▼
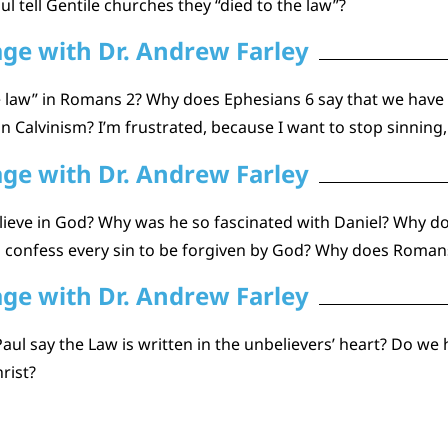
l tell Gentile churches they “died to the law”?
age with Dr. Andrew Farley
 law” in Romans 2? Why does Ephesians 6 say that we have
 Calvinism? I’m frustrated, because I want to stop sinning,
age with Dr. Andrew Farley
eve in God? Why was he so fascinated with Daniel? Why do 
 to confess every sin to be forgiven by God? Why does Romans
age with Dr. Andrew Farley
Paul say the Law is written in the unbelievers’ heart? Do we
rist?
▲
▼
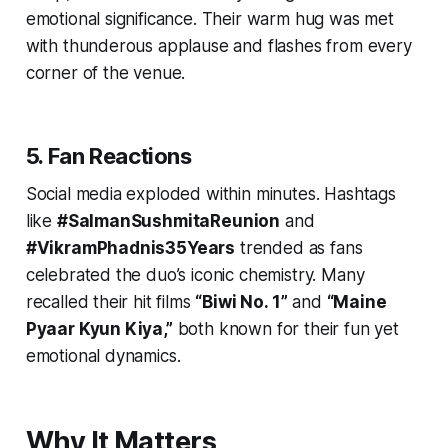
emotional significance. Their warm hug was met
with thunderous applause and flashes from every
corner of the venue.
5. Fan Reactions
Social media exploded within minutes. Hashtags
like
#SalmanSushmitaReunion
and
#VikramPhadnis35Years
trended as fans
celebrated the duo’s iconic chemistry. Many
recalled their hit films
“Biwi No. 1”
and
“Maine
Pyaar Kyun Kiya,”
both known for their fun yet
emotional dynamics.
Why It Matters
▲
▼
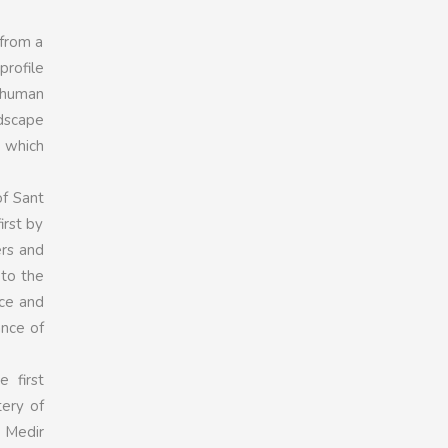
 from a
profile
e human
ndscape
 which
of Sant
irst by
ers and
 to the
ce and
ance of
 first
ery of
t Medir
▲
● EXERCISE PROMPT
Your reply should consist of one number: how many lines of the material above include the word "does".

● SOLUTION FOR THIS PROBLEM
2